◆ INPUT MATERIAL ◆
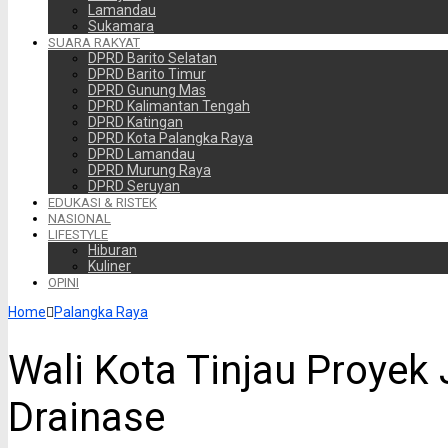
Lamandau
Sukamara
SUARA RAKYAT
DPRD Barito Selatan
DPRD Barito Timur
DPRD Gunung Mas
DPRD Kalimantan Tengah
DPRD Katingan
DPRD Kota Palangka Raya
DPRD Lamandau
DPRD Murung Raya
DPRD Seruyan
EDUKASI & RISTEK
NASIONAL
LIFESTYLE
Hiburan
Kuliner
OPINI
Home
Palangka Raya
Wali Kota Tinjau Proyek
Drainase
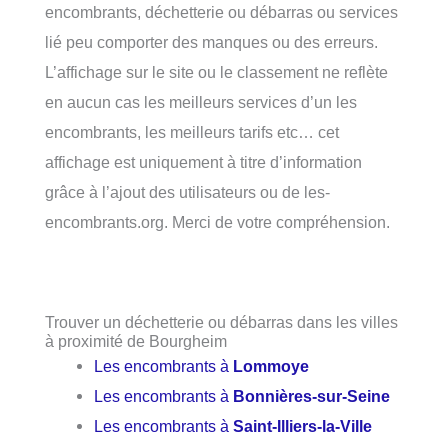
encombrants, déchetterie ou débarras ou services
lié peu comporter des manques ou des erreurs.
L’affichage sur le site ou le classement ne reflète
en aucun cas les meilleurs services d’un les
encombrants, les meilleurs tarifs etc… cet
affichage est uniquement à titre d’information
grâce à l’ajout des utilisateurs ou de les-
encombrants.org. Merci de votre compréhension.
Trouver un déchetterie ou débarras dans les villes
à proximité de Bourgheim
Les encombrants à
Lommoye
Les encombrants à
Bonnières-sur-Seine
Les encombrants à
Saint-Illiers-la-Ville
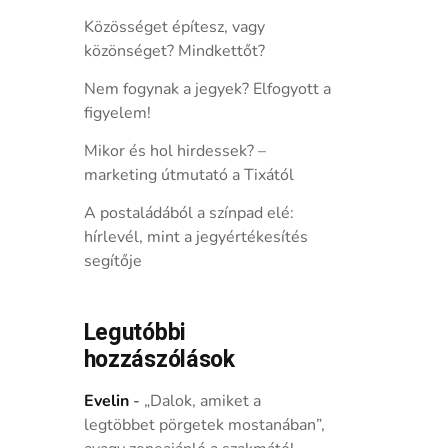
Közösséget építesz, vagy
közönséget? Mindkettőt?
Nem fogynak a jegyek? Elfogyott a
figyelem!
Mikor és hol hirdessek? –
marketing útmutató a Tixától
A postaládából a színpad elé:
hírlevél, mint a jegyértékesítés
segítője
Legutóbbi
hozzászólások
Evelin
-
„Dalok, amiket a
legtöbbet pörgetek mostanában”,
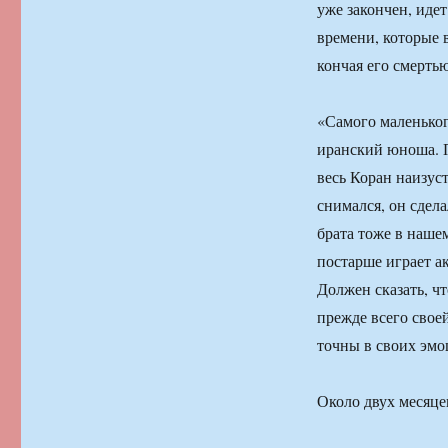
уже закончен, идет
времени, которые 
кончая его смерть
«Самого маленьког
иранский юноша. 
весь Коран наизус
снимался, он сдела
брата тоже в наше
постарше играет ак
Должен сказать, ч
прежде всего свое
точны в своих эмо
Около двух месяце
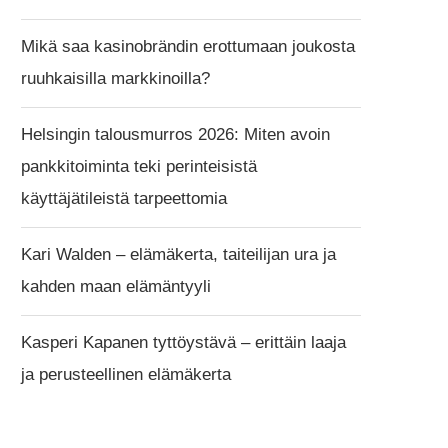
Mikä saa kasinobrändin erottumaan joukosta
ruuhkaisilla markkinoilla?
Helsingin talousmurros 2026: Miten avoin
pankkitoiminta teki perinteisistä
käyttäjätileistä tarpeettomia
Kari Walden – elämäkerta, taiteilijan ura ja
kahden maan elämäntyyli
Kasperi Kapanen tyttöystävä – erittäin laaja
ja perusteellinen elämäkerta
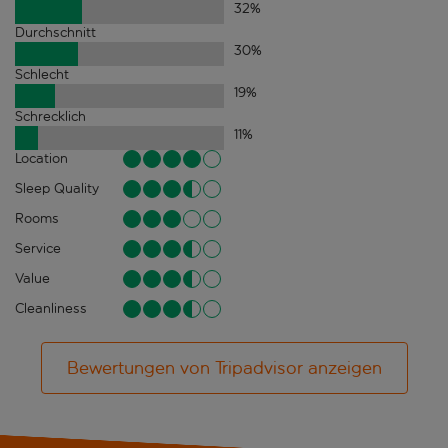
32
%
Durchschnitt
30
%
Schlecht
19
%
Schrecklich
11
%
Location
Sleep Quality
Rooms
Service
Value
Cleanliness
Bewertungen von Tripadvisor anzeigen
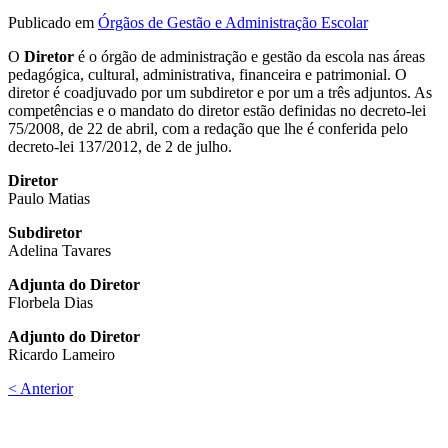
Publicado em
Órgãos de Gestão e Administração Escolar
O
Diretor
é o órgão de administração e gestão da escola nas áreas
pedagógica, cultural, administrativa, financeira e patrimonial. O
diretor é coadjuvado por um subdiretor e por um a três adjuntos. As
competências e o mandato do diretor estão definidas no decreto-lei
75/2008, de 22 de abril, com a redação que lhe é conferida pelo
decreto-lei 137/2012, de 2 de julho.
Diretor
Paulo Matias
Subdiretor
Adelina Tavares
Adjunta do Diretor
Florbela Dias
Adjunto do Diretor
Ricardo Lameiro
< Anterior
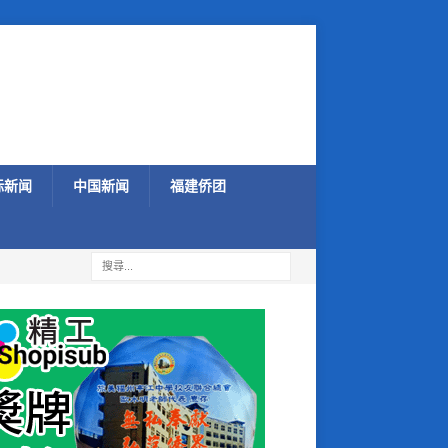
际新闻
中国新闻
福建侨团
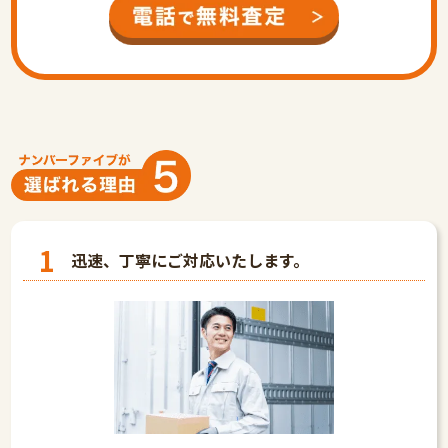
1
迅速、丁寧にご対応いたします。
---
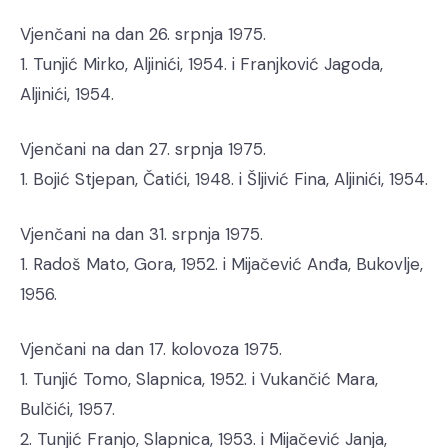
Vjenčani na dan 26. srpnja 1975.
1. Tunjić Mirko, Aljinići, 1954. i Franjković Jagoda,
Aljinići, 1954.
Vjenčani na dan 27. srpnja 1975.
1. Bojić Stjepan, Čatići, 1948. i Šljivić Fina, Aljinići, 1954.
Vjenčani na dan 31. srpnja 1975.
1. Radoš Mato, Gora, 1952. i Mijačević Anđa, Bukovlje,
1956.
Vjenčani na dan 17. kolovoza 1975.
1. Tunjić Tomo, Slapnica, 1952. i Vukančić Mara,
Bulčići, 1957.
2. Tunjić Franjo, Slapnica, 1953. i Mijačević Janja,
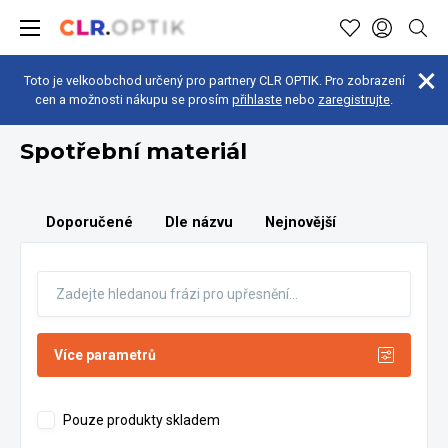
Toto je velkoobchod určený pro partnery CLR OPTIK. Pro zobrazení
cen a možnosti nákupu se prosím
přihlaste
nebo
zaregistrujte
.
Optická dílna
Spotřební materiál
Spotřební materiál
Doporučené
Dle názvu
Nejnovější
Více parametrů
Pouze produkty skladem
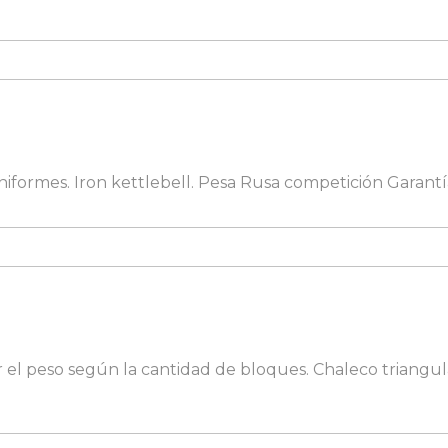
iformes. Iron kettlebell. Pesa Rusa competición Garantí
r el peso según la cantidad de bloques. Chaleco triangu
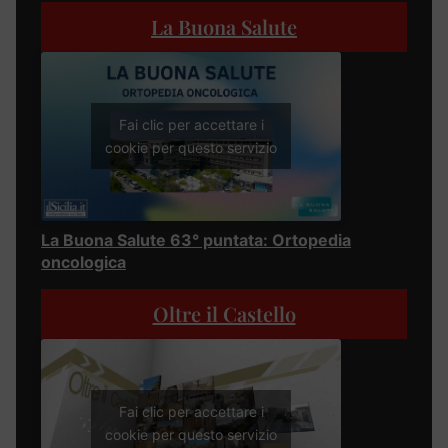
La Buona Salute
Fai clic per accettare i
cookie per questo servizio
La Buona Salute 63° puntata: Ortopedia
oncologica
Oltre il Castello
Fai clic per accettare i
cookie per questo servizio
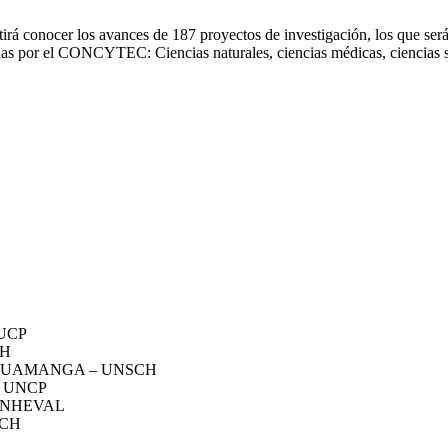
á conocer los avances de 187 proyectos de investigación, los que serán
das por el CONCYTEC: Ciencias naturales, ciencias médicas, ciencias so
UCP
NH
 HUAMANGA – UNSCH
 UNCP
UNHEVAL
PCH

◆ WORK ITEM ◆
Copy the material between the lines holding "Vjenčani na dan 26. srpnja 1975." and "r el peso según", inclusive, and leave the pictures out.

◆ RESULT FOR THIS EXERCISE ◆
Vjenčani na dan 26. srpnja 1975.
1. Tunjić Mirko, Aljinići, 1954. i Franjković Jagoda,
Aljinići, 1954.
Vjenčani na dan 27. srpnja 1975.
1. Bojić Stjepan, Čatići, 1948. i Šljivić Fina, Aljinići, 1954.
Vjenčani na dan 31. srpnja 1975.
1. Radoš Mato, Gora, 1952. i Mijačević Anđa, Bukovlje,
1956.
Vjenčani na dan 17. kolovoza 1975.
1. Tunjić Tomo, Slapnica, 1952. i Vukančić Mara,
Bulčići, 1957.
2. Tunjić Franjo, Slapnica, 1953. i Mijačević Janja,
Toto je velkoobchod určený pro partnery CLR OPTIK. Pro zobrazení
cen a možnosti nákupu se prosím
přihlaste
nebo
zaregistrujte
.
Optická dílna
Spotřební materiál
Spotřební materiál
Doporučené
Dle názvu
Nejnovější
Více parametrů
Pouze produkty skladem
iformes. Iron kettlebell. Pesa Rusa competición Garantí
r el peso según la cantidad de bloques. Chaleco triangu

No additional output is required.